__Instructions for the task__
Rewrite the rows below, switching every occurrence of "Bytes UK" to "Bytes Technology" and leaving all other text unchanged.

[Extracted page text data]
──────────────────────────────

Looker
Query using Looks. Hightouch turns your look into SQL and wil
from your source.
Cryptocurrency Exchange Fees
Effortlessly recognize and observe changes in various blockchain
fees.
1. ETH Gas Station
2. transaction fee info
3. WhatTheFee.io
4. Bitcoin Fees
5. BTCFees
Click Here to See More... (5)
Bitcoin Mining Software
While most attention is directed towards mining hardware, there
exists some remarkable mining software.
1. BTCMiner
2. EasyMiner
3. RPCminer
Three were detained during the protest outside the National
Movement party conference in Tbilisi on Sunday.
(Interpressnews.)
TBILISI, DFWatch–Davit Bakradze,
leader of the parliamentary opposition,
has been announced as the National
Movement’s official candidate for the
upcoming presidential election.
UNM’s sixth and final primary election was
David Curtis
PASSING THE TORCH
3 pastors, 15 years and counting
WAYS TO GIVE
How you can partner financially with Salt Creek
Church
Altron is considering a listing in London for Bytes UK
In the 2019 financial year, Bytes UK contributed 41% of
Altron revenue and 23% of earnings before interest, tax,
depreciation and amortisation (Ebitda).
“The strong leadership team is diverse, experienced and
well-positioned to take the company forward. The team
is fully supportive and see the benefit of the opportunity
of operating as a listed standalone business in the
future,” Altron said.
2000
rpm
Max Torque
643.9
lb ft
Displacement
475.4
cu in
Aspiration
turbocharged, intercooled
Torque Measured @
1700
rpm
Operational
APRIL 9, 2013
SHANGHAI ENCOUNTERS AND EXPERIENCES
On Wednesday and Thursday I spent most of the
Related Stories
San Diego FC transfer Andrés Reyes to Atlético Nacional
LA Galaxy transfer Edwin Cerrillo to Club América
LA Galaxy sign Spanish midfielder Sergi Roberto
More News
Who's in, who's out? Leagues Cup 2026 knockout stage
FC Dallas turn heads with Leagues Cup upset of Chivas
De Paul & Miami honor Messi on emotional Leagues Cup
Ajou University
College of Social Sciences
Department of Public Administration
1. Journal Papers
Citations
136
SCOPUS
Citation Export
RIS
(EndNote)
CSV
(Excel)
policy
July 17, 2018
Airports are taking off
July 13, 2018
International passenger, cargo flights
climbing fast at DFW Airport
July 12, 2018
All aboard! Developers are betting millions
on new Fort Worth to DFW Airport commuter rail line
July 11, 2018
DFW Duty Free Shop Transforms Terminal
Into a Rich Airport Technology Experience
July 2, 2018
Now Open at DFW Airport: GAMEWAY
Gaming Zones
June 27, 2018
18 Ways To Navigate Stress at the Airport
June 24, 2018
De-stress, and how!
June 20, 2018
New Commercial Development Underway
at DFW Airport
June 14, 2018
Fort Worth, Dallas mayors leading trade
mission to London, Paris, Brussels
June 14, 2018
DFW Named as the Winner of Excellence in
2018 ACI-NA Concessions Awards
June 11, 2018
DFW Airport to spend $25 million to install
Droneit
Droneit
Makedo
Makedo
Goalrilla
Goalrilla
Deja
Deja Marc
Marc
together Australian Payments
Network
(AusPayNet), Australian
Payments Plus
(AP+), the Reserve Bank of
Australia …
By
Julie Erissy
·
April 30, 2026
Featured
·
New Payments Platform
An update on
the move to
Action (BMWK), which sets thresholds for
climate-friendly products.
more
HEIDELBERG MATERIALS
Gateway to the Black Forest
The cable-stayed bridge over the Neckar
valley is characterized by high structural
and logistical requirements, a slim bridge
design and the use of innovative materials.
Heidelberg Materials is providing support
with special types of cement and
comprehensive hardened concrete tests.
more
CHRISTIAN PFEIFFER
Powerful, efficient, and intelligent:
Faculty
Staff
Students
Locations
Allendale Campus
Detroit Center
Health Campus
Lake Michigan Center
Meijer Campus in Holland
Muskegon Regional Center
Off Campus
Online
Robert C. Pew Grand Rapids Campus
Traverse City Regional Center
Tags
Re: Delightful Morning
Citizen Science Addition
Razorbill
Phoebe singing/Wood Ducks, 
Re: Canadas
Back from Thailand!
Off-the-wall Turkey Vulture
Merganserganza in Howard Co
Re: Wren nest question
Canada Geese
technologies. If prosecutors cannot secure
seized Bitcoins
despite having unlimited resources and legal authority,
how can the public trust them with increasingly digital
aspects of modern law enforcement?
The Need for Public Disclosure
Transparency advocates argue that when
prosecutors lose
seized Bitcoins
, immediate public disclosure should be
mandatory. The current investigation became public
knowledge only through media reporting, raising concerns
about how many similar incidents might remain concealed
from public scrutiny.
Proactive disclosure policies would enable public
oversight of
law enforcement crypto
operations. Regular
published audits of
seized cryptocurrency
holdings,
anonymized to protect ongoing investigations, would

──────────────────────────────

__Exercise solution__
Looker
Query using Looks. Hightouch turns your look into SQL and wil
from your source.
Cryptocurrency Exchange Fees
Effortlessly recognize and observe changes in various blockchain
fees.
1. ETH Gas Station
2. transaction fee info
3. WhatTheFee.io
4. Bitcoin Fees
5. BTCFees
Click Here to See More... (5)
Bitcoin Mining Software
While most attention is directed towards mining hardware, there
exists some remarkable mining software.
1. BTCMiner
2. EasyMiner
3. RPCminer
Three were detained during the protest outside the National
Movement party conference in Tbilisi on Sunday.
(Interpressnews.)
TBILISI, DFWatch–Davit Bakradze,
leader of the parliamentary opposition,
has been announced as the National
Movement’s official candidate for the
upcoming presidential election.
UNM’s sixth and final primary election was
David Curtis
PASSING THE TORCH
3 pastors, 15 years and counting
WAYS TO GIVE
How you can partner financially with Salt Creek
Church
Altron is considering a listing in London for Bytes Technology
In the 2019 financial year, Bytes Technology contributed 41% of
Altron revenue and 23% of earnings before interest, tax,
depreciation and amortisation (Ebitda).
“The strong leadership team is diverse, experienced and
well-positioned to take the company forward. The team
is fully supportive and see the benefit of the opportunity
of operating as a listed standalone business in the
future,” Altron said.
2000
rpm
Max Torque
643.9
lb ft
Displacement
475.4
cu in
Aspiration
turbocharged, intercooled
Torque Measured @
1700
rpm
Operational
APRIL 9, 2013
SHANGHAI ENCOUNTERS AND EXPERIENCES
On Wednesday and Thursday I spent most of the
Related Stories
San Diego FC transfer Andrés Reyes to Atlético Nacional
LA Galaxy transfer Edwin Cerrillo to Club América
LA Galaxy sign Spanish midfielder Sergi Roberto
More News
Who's in, who's out? Leagues Cup 2026 knockout stage
FC Dallas turn heads with Leagues Cup upset of Chivas
De Paul & Miami honor Messi on emotional Leagues Cup
Ajou University
College of Social Sciences
Department of Public Administration
1. Journal Papers
Citations
136
SCOPUS
Citation Export
RIS
(EndNote)
CSV
(Excel)
policy
July 17, 2018
Airports are taking off
July 13, 2018
International passenger, cargo flights
climbing fast at DFW Airport
July 12, 2018
All aboard! Developers are betting millions
on new Fort Worth to DFW Airport commuter rail line
July 11, 2018
DFW Duty Free Shop Transforms Terminal
Into a Rich Airport Technology Experience
July 2, 2018
Now Open at DFW Airport: GAMEWAY
Gaming Zones
June 27, 2018
18 Ways To Navigate Stress at the Airport
June 24, 2018
De-stress, and how!
June 20, 2018
New Commercial Development Underway
at DFW Airport
June 14, 2018
Fort Worth, Dallas mayors leading trade
mission to London, Paris, Brussels
June 14, 2018
DFW Named as the Winner of Excellence in
2018 ACI-NA Concessions Awards
June 11, 2018
DFW Airport to spend $25 million to install
Droneit
Droneit
Makedo
Makedo
Goalrilla
Goalrilla
Deja
Deja Marc
Marc
together Australian Payments
Network
(AusPayNet), Australian
Payments Plus
(AP+), the Reserve Bank of
Australia …
By
Julie Erissy
·
April 30, 2026
Featured
·
New Payments Platform
An update on
the move to
Action (BMWK), which sets thresholds for
climate-friendly products.
more
HEIDELBERG MATERIALS
Gateway to the Black Forest
The cable-stayed bridge over the Neckar
valley is characterized by high structural
and logistical requirements, a slim bridge
design and the use of innovative materials.
Heidelberg Materials is providing support
with special types of cement and
comprehensive hardened concrete tests.
more
CHRISTIAN PFEIFFER
Powerful, efficient, and intelligent:
Faculty
Staff
Students
Locations
Allendale Campus
Detroit Center
Health Campus
Lake Michigan Center
Meijer Campus in Holland
Muskegon Regional Center
Off Campus
Online
Robert C. Pew Grand Rapids Campus
Traverse City Regional Center
Tags
Re: Delightful Morning
Citizen Science Addition
Razorbill
Phoebe singing/Wood Ducks, 
Re: Canadas
Back from Thailand!
Off-the-wall Turkey Vulture
Merganserganza in Howard Co
Re: Wren nest question
Canada Geese
technologies. If prosecutors cannot secure
seized Bitcoins
despite having unlimited resources and legal authority,
how can the public trust them with increasingly digital
aspects of modern law enforcement?
The Need for Public Disclosure
Transparency advocates argue that when
prosecutors lose
seized Bitcoins
, immediate public disclosure should be
mandatory. The current investigation became public
knowledge only through media reporting, raising concerns
about how many similar incidents might remain concealed
from public scrutiny.
Proactive disclosure policies would enable public
oversight of
law enforcement crypto
operations. Regular
published audits of
seized cryptocurrency
holdings,
anonymized to protect ongoing investigations, would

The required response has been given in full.